Edward me observo algo divertido, y un segundo después, una hermosa sonrisa torcida se apodero de sus perfectos labios, haciéndolo lucir mucho más atractivo de lo que naturalmente ya lo era.
-Rosemary? Estas segura? No pareces una "Rosemary", argumento entrecerrando uno de sus ojos. De inmediato comencé a alterarme… El ya sospechaba del plan, y ni siquiera habían pasado 5 minutos. Definitivamente Alice debería haberse ocupado de ese trabajito. Si ella estuviese en mi lugar, ya habría llegado a la sexta fase con el chico.
-Sí, soy… Rosemary? Ehhh… digo, soy Rosemary!, repetí insegura, dándole cierto tono de duda a mi voz. Genial, seguía anotando puntos en mi contra.

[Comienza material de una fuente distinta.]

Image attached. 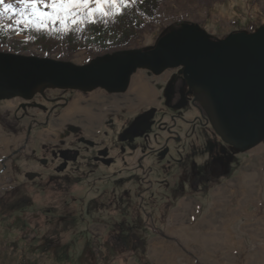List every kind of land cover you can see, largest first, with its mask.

-Estás segura?, pregunto una vez más.
-Vas a saber tu mi nombre mejor que yo?, le dije intentando parecer ruda, a pesar de que en verdad me encontraba desesperada. El pánico estaba a un segundo de apoderarse de mí.
-Pues, por alguna extraña razón se me hace que tú no te llamas así. Creo que tu nombre es diferente, quizá algo más… atractivo. Acaso tu nombre no es Isabella? Más precisamente Isabella Swan, si no me equivoco, dijo el muy seguro de sí mismo, petrificándome al instante.

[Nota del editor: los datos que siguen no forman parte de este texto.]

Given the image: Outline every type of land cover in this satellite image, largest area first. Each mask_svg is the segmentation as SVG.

Como sabia mi nombre? El jamás había hablado conmigo, simplemente a veces cruzábamos miradas, pero nunca de cerca. Nuestros grupos sociales no podían fusionarse, y dudaba acerca de que él le hubiese preguntado a alguien quien era realmente yo.
"Demonios, Bella. Te metiste en un lio demasiado grande como para defenderte tu solita", susurro mi conciencia una vez más. "El está en todo su derecho, y tú en el territorio del enemigo. Vas perdiendo".
"Gracias por recordarme que mi vida acabo, amiga", le respondí frustrada, sin dejar de observar a la imponente figura masculina que tenia frente a mí.
Definitivamente, Alice y Emmet estaba al principio de mi lista de futuros golpes y asesinatos, claro… Si sobrevivía a ese encuentro con Cullen.